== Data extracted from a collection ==
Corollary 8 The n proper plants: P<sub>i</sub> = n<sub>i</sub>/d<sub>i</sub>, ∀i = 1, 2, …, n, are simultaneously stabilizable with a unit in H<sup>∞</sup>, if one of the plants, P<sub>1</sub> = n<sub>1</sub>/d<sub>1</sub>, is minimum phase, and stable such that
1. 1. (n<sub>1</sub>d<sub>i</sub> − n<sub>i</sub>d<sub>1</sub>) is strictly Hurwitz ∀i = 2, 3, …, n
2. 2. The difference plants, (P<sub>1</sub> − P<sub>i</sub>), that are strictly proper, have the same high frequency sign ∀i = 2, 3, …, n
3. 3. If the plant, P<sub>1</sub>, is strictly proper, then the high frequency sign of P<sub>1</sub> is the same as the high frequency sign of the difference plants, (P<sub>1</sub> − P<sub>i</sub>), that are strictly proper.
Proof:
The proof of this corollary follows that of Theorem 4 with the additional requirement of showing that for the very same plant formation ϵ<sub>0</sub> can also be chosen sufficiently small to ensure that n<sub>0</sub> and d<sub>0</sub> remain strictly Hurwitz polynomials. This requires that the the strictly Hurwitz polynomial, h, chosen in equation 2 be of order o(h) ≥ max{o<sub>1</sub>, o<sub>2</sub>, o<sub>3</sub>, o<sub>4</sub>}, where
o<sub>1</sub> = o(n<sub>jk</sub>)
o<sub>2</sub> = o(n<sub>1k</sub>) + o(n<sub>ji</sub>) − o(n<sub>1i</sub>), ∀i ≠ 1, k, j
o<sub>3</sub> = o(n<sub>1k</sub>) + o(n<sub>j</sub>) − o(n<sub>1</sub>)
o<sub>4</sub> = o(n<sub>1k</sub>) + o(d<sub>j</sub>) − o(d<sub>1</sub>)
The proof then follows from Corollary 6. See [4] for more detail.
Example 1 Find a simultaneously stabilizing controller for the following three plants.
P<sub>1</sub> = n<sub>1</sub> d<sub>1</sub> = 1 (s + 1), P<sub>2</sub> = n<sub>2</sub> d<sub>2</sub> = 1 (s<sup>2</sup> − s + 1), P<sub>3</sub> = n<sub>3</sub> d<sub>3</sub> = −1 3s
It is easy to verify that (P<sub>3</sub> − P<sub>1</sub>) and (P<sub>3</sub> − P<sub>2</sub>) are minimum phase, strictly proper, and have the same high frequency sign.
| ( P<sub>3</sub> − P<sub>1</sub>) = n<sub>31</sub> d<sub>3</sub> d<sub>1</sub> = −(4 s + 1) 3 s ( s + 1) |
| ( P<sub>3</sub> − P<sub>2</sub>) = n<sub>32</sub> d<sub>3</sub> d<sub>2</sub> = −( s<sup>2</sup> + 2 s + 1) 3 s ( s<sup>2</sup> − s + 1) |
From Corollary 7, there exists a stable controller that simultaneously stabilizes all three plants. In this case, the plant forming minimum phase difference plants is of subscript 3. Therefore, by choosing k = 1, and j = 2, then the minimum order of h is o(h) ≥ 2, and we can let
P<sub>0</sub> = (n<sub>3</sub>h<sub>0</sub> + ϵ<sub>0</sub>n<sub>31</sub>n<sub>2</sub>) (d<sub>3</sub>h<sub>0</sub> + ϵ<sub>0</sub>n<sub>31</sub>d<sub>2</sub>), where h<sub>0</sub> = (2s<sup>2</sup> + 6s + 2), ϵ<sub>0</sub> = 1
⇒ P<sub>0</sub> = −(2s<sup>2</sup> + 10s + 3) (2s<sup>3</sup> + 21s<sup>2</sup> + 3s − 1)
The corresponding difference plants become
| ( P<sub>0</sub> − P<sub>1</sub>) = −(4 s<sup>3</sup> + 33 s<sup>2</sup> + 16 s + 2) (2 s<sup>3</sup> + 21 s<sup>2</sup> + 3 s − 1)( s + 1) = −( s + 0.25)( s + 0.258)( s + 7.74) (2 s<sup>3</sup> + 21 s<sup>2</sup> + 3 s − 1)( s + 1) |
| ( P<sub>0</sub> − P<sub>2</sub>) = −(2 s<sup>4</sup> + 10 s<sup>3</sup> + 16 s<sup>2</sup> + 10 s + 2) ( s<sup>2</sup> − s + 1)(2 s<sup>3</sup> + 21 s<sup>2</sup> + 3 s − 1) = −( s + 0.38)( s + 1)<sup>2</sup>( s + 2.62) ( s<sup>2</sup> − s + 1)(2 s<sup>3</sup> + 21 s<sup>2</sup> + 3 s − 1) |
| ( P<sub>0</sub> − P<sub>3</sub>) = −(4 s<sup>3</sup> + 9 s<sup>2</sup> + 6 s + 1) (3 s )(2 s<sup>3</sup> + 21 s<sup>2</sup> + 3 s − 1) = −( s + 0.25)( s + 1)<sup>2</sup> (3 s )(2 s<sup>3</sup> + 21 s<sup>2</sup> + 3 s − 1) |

== What to produce ==
The answer should be nothing but the number of lines above that contain "have".

== Written response ==
2